* _Brief_
Filter the records for "Dolphins" and keep each line that has it.

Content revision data
□ □ □ □ □ □ □
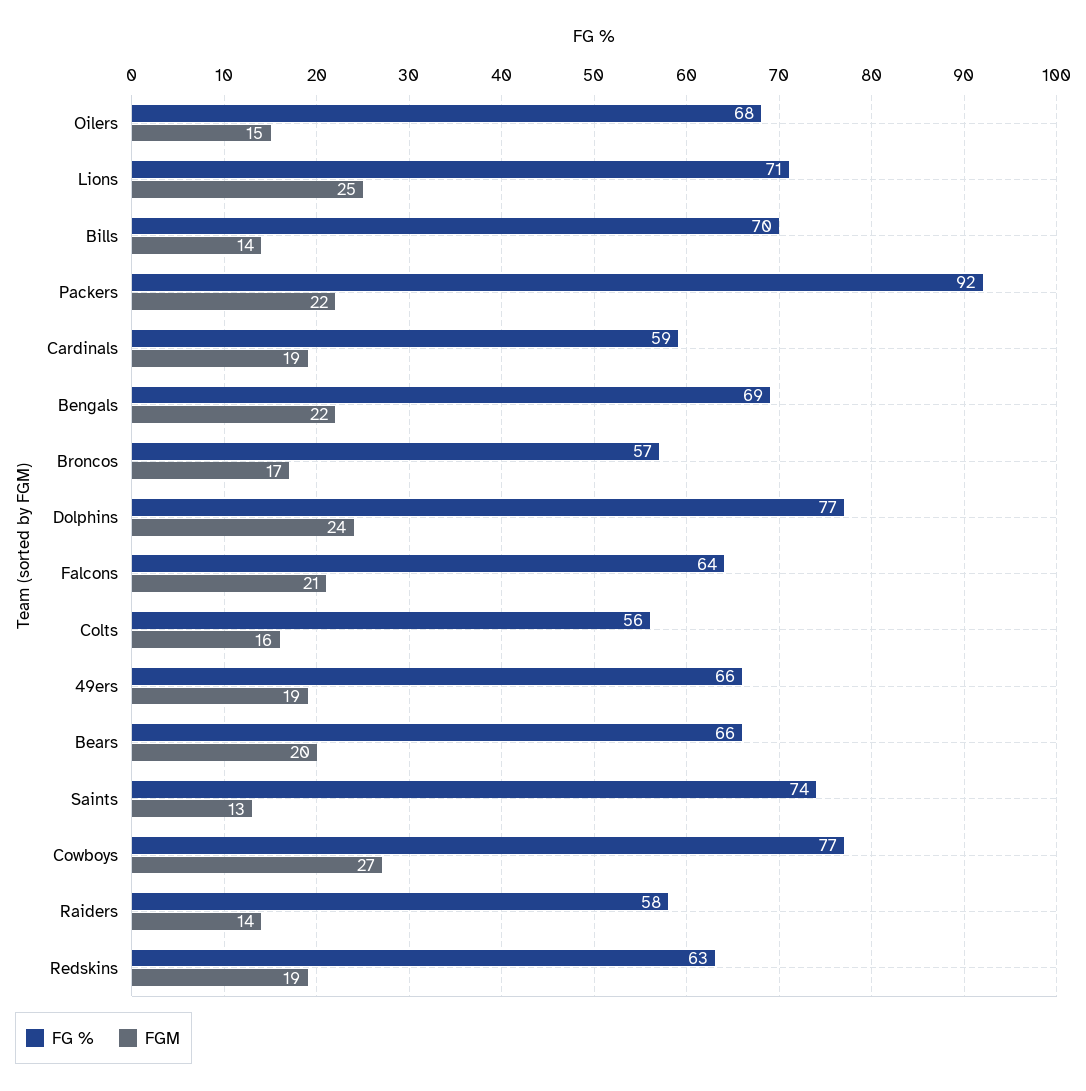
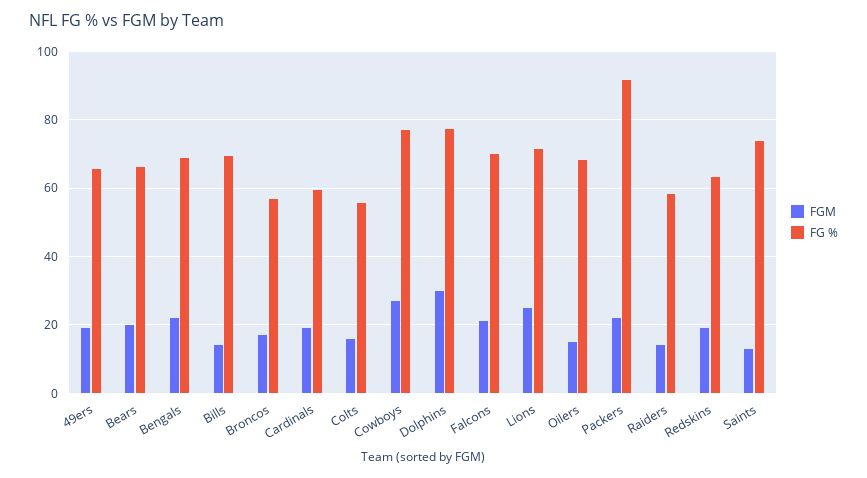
  {
    "FG %": {
      "Oilers": 68,
      "Lions": 71,
      "Bills": 70,
      "Packers": 92,
      "Cardinals": 59,
      "Bengals": 69,
      "Broncos": 57,
      "Dolphins": 77,
-     "Falcons": 64,
+     "Falcons": 70,
      "Colts": 56,
      "49ers": 66,
      "Bears": 66,
      "Saints": 74,
      "Cowboys": 77,
      "Raiders": 58,
      "Redskins": 63
    },
    "FGM": {
      "Oilers": 15,
      "Lions": 25,
      "Bills": 14,
      "Packers": 22,
      "Cardinals": 19,
      "Bengals": 22,
      "Broncos": 17,
-     "Dolphins": 24,
+     "Dolphins": 30,
      "Falcons": 21,
      "Colts": 16,
      "49ers": 19,
      "Bears": 20,
      "Saints": 13,
      "Cowboys": 27,
      "Raiders": 14,
      "Redskins": 19
    }
  }

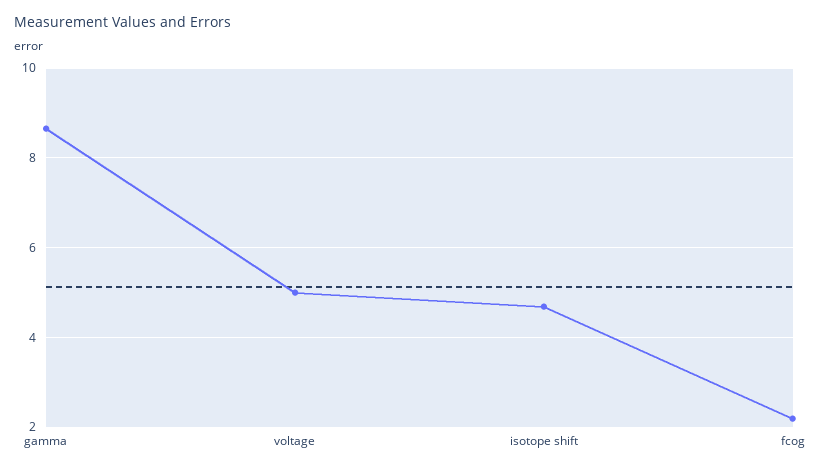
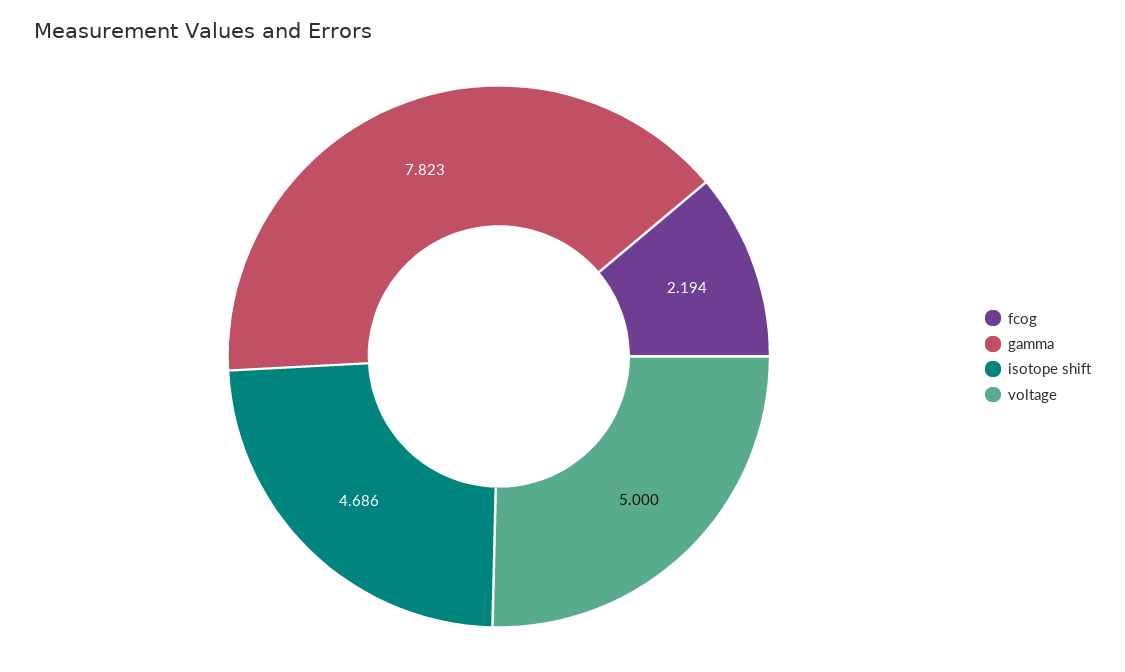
  {
-   "gamma": 8.6,
+   "gamma": 7.823,
    "voltage": 5,
    "isotope shift": 4.686,
    "fcog": 2.194
  }

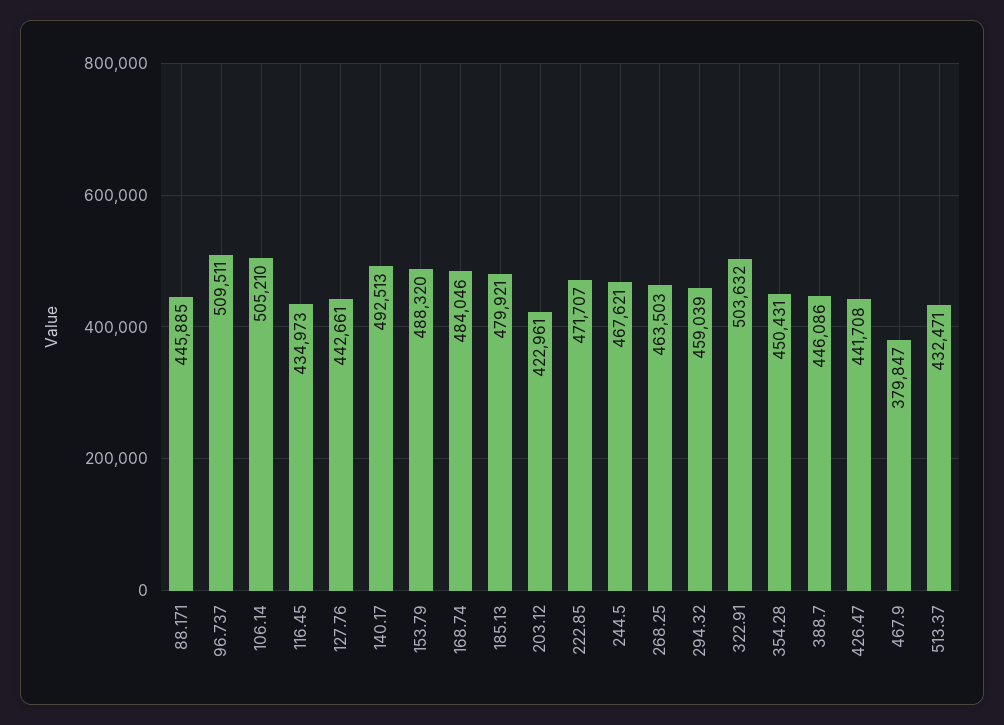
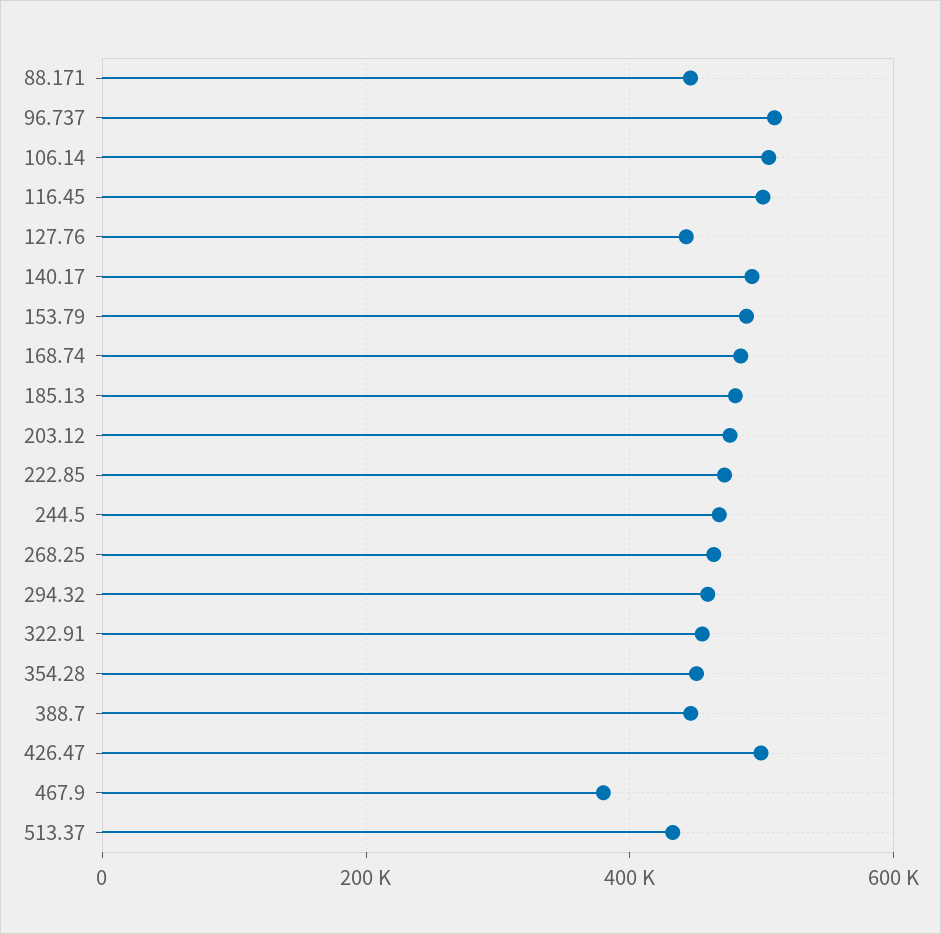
  {
    "88.171": 445885,
    "96.737": 509511,
    "106.14": 505210,
-   "116.45": 434973,
+   "116.45": 500000,
    "127.76": 442661,
    "140.17": 492513,
    "153.79": 488320,
    "168.74": 484046,
    "185.13": 479921,
-   "203.12": 422961,
+   "203.12": 480000,
    "222.85": 471707,
    "244.5": 467621,
    "268.25": 463503,
    "294.32": 459039,
-   "322.91": 503632,
+   "322.91": 460000,
    "354.28": 450431,
    "388.7": 446086,
-   "426.47": 441708,
+   "426.47": 500000,
    "467.9": 379847,
    "513.37": 432471
  }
□ □ □ □ □ □ □
* _Expected output_
      "Dolphins": 77,
-     "Dolphins": 24,
+     "Dolphins": 30,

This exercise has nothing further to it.